Integration Diagram for a Kafka Streams Cassandra State Store exposed via REST-API using Interactive Queries v1

At the time of writing the first post, we learned how this is done for 'globalKeyValueStore'. On the other hand accessing 'partitionedKeyValueStore' still required following the 'RPC layer' approach, because data access using the CassandraKeyValueStore is always bound and restricted to the belonging streams task (:= partition).

This constraint is now lifted through a new class CassandraPartitionedReadOnlyKeyValueStore that implements ReadOnlyKeyValueStore<K, V>.

UPDATE: Cassandra Store Type 'partitionedKeyValueStore'

The Cassandra partitionedKeyValueStore is partitioned (CQL table primary key > partition key) by the streams taskId and supports all methods of the KeyValueStore 'Interactive Queries' interface.

To get an instance of this brand-new shiny CassandraPartitionedReadOnlyKeyValueStore (which is package private) you need to use the static methods of the interface CassandraStateStore.

Here's an example:

// get a read-only store to exec interactive queries ('partitioned' type cassandra KeyValueStore)
ReadOnlyKeyValueStore<String, Long> store = CassandraStateStore.readOnlyPartitionedKeyValueStore(
        streams,                                                // streams
        "word-count",                                           // storeName
        session,                                                // session
        "kstreams_wordcount",                                   // keyspace
        true,                                                   // isCountAllEnabled
        "dml",                                                  // dmlExecutionProfile
        stringSerde,                                            // keySerde
        longSerde,                                              // valueSerde
        CassandraStateStore.DEFAULT_TABLE_NAME_FN,              // tableNameFn
        new DefaultStreamPartitioner<>(keySerde.serializer())   // partitioner
);
        
// Get the value from the store
Long value = store.get(key);

The instance can only be created when the streams app is in RUNNING state and can (+should) then be re-used!

Info

In addition, the implementation of CassandraPartitionedReadOnlyKeyValueStore requires application.server config to be set (to be able to access metadata).

The number of method parameters is not low - but each argument to be passed in is needed to construct the repo and underlying class. Unfortunately, there's some overhead/redundancy with how the store is registered with the topology.
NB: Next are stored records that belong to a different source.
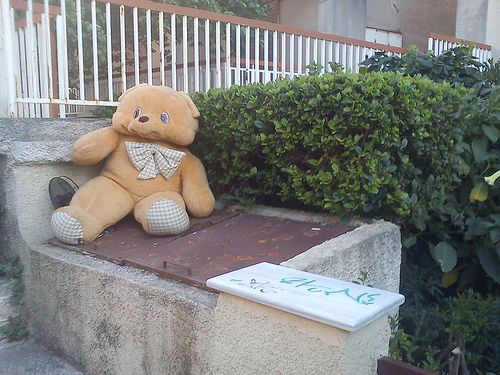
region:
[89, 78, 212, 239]
Giant teddy bear is brown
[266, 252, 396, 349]
Grafitti beside bear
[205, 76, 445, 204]
Shrubs behind bear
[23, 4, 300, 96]
White fence near hedge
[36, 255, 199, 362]
Concrete wall near stairs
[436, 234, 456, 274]
Leaf of bush is green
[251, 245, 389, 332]
Rectangular tile on shelf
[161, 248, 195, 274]
Rusty red handle near bear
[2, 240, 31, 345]
Small green plants growing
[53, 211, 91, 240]
Bear's foot is white and brown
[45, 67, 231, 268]
Light brown teddy bear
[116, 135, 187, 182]
Bow on teddy bears neck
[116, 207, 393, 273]
Metal door mounted on concrete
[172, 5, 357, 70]
White and brown rails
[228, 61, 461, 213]
Green shrubbery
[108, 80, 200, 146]
Teddy bears head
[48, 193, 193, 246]
Gingham fabric on a teddy bears feet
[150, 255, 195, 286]
Handle on metal door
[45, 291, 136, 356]
Grey colored concrete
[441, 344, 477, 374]
Limbs on shrubbery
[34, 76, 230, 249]
A teddy bear is in the foreground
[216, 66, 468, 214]
A green bush is in the foreground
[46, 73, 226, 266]
Teddy bear is light brown in color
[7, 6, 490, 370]
Photo was taken outside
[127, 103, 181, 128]
Teddy bear's eyes are brown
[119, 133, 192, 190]
Stuffed animal is wearing a bow tie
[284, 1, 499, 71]
A building is in the backgrond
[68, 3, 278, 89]
A tree is in the background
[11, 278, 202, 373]
A small concrete wall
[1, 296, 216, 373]
Concrete is light gray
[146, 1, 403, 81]
A guardrail.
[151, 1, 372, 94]
The guard rail is brown and white.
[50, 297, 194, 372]
The stone is gray.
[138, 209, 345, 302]
A rusted lid.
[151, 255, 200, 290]
The lid has a handle.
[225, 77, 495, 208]
A plant.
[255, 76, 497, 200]
The plant has leaves on it.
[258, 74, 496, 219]
The plant is green.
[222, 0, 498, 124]
A building is in the background.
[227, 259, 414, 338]
Graffiti.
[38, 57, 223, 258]
A brown teddy bear with a bow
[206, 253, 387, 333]
Green and black graffiti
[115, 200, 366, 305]
A brown rusty lid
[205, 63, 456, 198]
A bush with green leaves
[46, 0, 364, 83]
A brown and white fence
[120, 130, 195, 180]
A bow on a teddy bear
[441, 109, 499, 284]
Green leaves on a bush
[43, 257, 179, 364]
A gray concrete wall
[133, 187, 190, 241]
A teddy bear's foot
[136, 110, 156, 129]
A teddy bear's nose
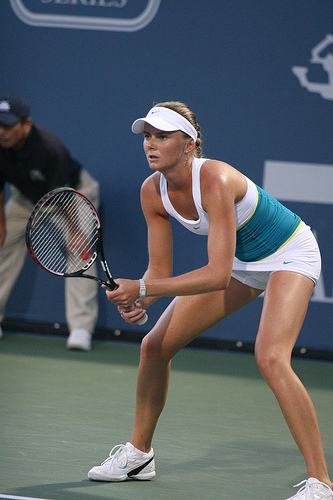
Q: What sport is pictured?
A: Tennis.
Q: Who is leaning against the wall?
A: An official.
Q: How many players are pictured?
A: One.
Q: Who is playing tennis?
A: The woman.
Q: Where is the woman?
A: On the court.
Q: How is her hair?
A: In a ponytail.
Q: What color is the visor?
A: White.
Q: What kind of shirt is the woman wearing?
A: A tank top.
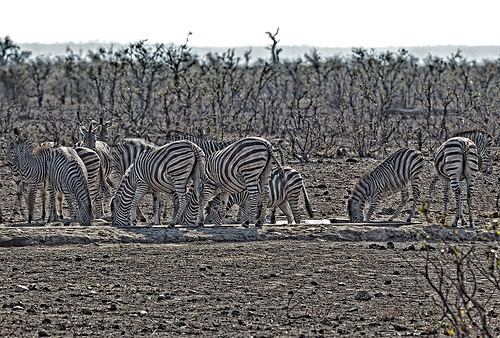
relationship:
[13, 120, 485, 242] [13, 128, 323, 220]
group of zebras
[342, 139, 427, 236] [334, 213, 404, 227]
zebra drinking water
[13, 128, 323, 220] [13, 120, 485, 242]
zebras in herd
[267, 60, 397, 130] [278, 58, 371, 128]
section of shrubbery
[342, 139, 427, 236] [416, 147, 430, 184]
zebra has tail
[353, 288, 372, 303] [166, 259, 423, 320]
rock on ground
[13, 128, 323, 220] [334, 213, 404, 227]
zebras drinking water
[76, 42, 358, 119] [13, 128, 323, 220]
trees behind zebras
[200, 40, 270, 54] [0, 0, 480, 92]
hills in background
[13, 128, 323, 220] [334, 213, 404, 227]
zebras at water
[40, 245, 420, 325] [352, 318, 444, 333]
dirt between photographer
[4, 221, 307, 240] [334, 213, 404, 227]
rocks around water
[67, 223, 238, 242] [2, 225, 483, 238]
stones form enclosure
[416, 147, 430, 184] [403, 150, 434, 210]
tail to side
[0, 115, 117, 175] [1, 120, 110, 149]
zebras with heads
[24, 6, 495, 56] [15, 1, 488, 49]
mountains at horizon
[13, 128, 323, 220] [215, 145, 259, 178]
zebras with stripes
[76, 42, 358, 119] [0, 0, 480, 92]
trees in background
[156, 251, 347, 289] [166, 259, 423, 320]
rocks on ground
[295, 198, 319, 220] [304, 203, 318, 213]
hair on tip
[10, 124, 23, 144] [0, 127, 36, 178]
fur on head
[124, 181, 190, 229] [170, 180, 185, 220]
legs have stripes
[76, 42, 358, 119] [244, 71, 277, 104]
trees without leaves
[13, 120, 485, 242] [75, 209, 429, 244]
herd at hole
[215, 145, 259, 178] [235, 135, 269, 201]
stripes on legs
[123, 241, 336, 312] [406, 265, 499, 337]
soil lacks vegetation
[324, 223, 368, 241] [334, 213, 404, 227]
edge of water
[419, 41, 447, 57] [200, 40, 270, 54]
row of hills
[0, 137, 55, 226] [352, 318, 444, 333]
zebra watching photographer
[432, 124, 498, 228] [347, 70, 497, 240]
zebra watches right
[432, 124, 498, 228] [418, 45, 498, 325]
zebra looking right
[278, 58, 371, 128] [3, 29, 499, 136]
branches without vegetation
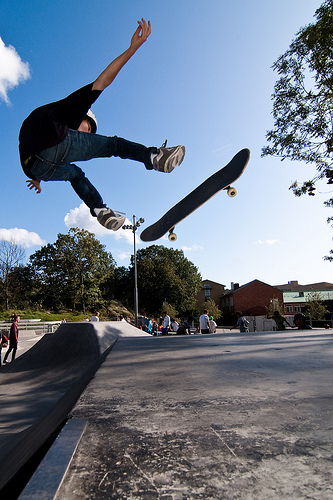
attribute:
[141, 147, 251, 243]
skateboard — black, white, wooden, in mid-air, in air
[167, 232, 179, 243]
wheel — white, yellow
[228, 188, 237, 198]
wheel — white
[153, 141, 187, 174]
shoe — grey, white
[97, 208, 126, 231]
shoe — grey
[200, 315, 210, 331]
shirt — white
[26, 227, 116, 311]
tree — large, green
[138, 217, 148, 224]
light — tall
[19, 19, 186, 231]
skater — in mid-air, skateboarding, in air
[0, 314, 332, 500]
park — concrete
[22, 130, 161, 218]
jeans — blue, green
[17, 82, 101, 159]
shirt — short sleeve, black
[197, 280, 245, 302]
house — brick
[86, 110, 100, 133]
helmet — white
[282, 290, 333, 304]
roof — light colored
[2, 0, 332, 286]
sky — blue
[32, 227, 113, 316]
leaves — green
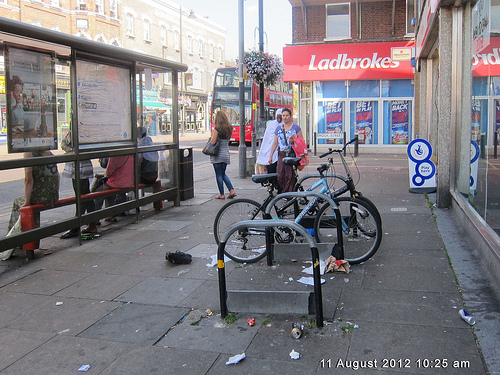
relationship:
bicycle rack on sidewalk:
[210, 138, 369, 283] [2, 147, 496, 369]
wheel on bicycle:
[212, 197, 264, 264] [213, 158, 381, 265]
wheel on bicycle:
[312, 197, 382, 264] [213, 158, 381, 265]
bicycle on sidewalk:
[183, 160, 420, 298] [2, 147, 496, 369]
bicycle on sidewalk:
[275, 128, 365, 198] [2, 147, 496, 369]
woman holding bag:
[202, 112, 237, 200] [201, 133, 219, 158]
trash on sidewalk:
[136, 237, 381, 374] [2, 147, 496, 369]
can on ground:
[457, 304, 478, 325] [5, 184, 498, 372]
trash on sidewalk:
[168, 244, 200, 268] [1, 132, 468, 374]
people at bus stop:
[268, 106, 298, 180] [0, 17, 188, 254]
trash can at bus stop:
[169, 142, 194, 200] [0, 17, 188, 254]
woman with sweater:
[271, 109, 311, 194] [289, 132, 311, 167]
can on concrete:
[288, 323, 304, 338] [1, 131, 498, 373]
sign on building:
[404, 133, 446, 205] [401, 1, 498, 298]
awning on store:
[282, 39, 422, 92] [283, 0, 433, 160]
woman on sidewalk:
[202, 108, 237, 199] [153, 189, 289, 339]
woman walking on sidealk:
[202, 108, 237, 199] [109, 217, 264, 348]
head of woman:
[282, 107, 293, 124] [271, 109, 311, 194]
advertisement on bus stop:
[4, 42, 58, 151] [0, 17, 188, 254]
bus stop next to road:
[0, 17, 188, 254] [0, 134, 238, 237]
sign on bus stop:
[4, 42, 58, 153] [7, 18, 196, 247]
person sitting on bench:
[8, 148, 58, 257] [13, 179, 161, 259]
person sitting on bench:
[89, 151, 135, 231] [13, 179, 161, 259]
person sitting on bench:
[133, 124, 157, 202] [13, 179, 161, 259]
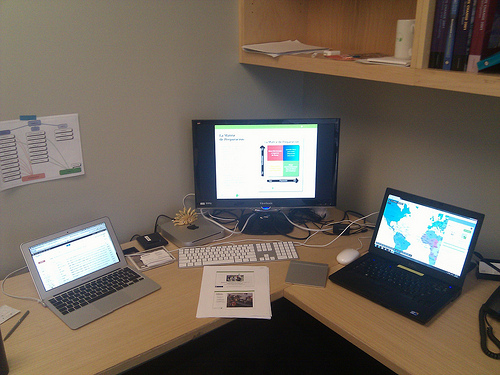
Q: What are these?
A: Laptops.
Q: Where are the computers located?
A: On the desk.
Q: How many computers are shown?
A: Three.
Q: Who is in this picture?
A: No one.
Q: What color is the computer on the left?
A: Silver.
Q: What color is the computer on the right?
A: Black.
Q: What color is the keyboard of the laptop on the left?
A: Black.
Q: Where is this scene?
A: Inside of an office.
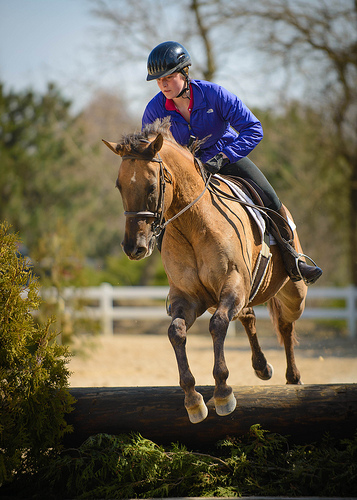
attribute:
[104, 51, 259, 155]
woman — riding, sitting, wearing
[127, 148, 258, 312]
horse — brown, jumping, leaping, jupming, here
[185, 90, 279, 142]
jacket — here, blue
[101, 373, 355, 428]
log — wooden, laying, large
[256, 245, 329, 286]
stirrup — metal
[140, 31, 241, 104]
helmet — strapped, black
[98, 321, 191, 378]
dirt — here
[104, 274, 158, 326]
fence — behind, wooden, white, background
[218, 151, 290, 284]
pants — black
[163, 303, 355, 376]
legs — brown, here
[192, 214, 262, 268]
fur — brown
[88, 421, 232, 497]
foilage — green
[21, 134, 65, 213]
leaves — green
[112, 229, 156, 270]
nose — brown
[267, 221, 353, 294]
boot — black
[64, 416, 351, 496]
greenery — beneath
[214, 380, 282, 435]
hoof — gray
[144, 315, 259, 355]
knees — brown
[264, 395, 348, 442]
tree — here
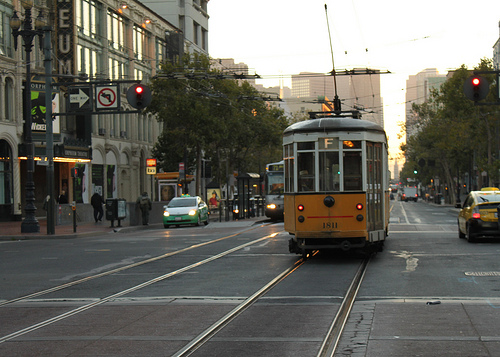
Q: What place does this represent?
A: It represents the road.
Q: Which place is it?
A: It is a road.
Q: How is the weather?
A: It is cloudy.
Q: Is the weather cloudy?
A: Yes, it is cloudy.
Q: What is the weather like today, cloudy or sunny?
A: It is cloudy.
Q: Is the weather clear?
A: No, it is cloudy.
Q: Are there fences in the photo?
A: No, there are no fences.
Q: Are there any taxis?
A: Yes, there is a taxi.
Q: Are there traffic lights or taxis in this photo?
A: Yes, there is a taxi.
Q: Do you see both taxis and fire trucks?
A: No, there is a taxi but no fire trucks.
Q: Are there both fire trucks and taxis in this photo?
A: No, there is a taxi but no fire trucks.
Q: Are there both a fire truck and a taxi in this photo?
A: No, there is a taxi but no fire trucks.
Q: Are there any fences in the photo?
A: No, there are no fences.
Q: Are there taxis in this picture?
A: Yes, there is a taxi.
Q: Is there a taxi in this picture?
A: Yes, there is a taxi.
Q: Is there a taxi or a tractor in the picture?
A: Yes, there is a taxi.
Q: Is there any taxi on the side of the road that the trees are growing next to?
A: Yes, there is a taxi on the side of the road.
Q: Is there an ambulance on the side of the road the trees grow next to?
A: No, there is a taxi on the side of the road.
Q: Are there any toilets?
A: No, there are no toilets.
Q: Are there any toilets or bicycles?
A: No, there are no toilets or bicycles.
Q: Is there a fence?
A: No, there are no fences.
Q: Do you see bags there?
A: No, there are no bags.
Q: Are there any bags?
A: No, there are no bags.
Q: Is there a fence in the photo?
A: No, there are no fences.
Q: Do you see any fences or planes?
A: No, there are no fences or planes.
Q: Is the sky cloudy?
A: Yes, the sky is cloudy.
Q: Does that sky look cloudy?
A: Yes, the sky is cloudy.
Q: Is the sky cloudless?
A: No, the sky is cloudy.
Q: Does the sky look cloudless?
A: No, the sky is cloudy.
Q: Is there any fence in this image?
A: No, there are no fences.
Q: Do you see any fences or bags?
A: No, there are no fences or bags.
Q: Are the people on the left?
A: Yes, the people are on the left of the image.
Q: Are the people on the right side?
A: No, the people are on the left of the image.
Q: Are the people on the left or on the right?
A: The people are on the left of the image.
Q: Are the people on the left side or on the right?
A: The people are on the left of the image.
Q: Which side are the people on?
A: The people are on the left of the image.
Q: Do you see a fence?
A: No, there are no fences.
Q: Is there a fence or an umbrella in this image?
A: No, there are no fences or umbrellas.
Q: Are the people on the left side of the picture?
A: Yes, the people are on the left of the image.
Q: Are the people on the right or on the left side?
A: The people are on the left of the image.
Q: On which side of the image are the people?
A: The people are on the left of the image.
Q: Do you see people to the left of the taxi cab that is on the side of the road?
A: Yes, there are people to the left of the cab.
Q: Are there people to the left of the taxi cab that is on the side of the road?
A: Yes, there are people to the left of the cab.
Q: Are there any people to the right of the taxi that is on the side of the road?
A: No, the people are to the left of the cab.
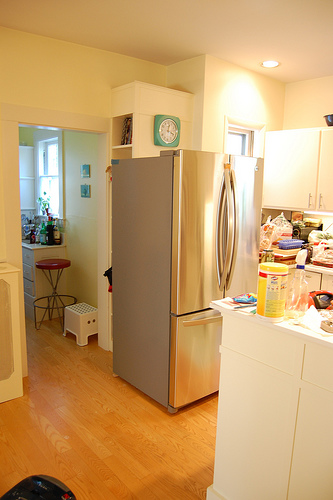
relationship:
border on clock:
[151, 114, 178, 147] [153, 114, 178, 147]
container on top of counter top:
[249, 247, 291, 327] [207, 293, 331, 497]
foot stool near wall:
[61, 301, 97, 345] [55, 124, 108, 348]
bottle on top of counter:
[283, 246, 312, 321] [208, 291, 331, 498]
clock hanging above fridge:
[154, 114, 181, 147] [111, 149, 264, 414]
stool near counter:
[33, 254, 71, 313] [21, 244, 52, 266]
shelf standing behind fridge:
[108, 112, 133, 159] [111, 149, 264, 414]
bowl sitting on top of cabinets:
[318, 105, 332, 133] [253, 102, 331, 223]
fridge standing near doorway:
[111, 149, 264, 414] [12, 111, 117, 384]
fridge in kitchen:
[111, 149, 264, 414] [17, 105, 325, 487]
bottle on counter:
[38, 221, 46, 243] [22, 235, 61, 249]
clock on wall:
[152, 113, 180, 147] [18, 46, 97, 96]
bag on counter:
[259, 215, 291, 252] [257, 255, 331, 275]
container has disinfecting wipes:
[256, 261, 288, 323] [258, 270, 291, 313]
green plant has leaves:
[37, 192, 52, 217] [37, 191, 48, 196]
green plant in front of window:
[37, 192, 52, 217] [33, 138, 63, 215]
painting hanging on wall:
[80, 164, 91, 179] [49, 123, 100, 313]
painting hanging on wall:
[80, 184, 92, 198] [49, 123, 100, 313]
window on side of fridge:
[222, 122, 256, 152] [111, 149, 264, 414]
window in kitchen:
[222, 122, 256, 152] [15, 14, 317, 494]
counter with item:
[258, 255, 332, 278] [278, 238, 306, 250]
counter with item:
[258, 255, 332, 278] [272, 246, 298, 254]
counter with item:
[258, 255, 332, 278] [313, 248, 331, 264]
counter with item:
[258, 255, 332, 278] [259, 246, 276, 262]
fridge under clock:
[111, 149, 264, 414] [151, 111, 182, 148]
I couldn't think of a better way of doing this yet.

Demo

Source code for this demo: partitioned-store-restapi

Next Steps & Considerations

The behaviour for large state stores has yet to be tested.
Cassandra fetches data in chunks, so reading / iterating over a large number of rows should still be possible when timeouts are not breached.
Current implementation, for the non-single result queries (all, range, prefixScan, query), is executing the cql query for all partitions in parallel, then iterating the (result) iterators one by one in sequential order.
- This should be correct from a consistency point of view, but for large states, would the cassandra ResultSet iterators on-hold time out before being consumed?
- While results are fetched in chunks, with the 'parallel query' pattern, first chunks for all partition would be fetched at once and demand RAM.
- Maybe it would be better to switch to a sequential query+processing pattern iterating over the partitions (see org.apache.kafka.streams.state.internals.CompositeKeyValueIterator). Or provide both and allow the user to choose which one to use.
- It would be interesting to test and compare both options applied for different use cases and streams architectures.

...

This might be worth to cover in a 'Part 3' post. Issue #26 was created to keep track and potentially re-visit in the future. Contributions are welcome, please PM me on twitter!

Conclusion

The new CassandraPartitionedReadOnlyKeyValueStore is a good addition to the tool belt of 'kafka-streams-cassandra-state-store' and may proof valuable when your business logic involves 'Interactive Queries' that requires accessing the state of your entire streams app.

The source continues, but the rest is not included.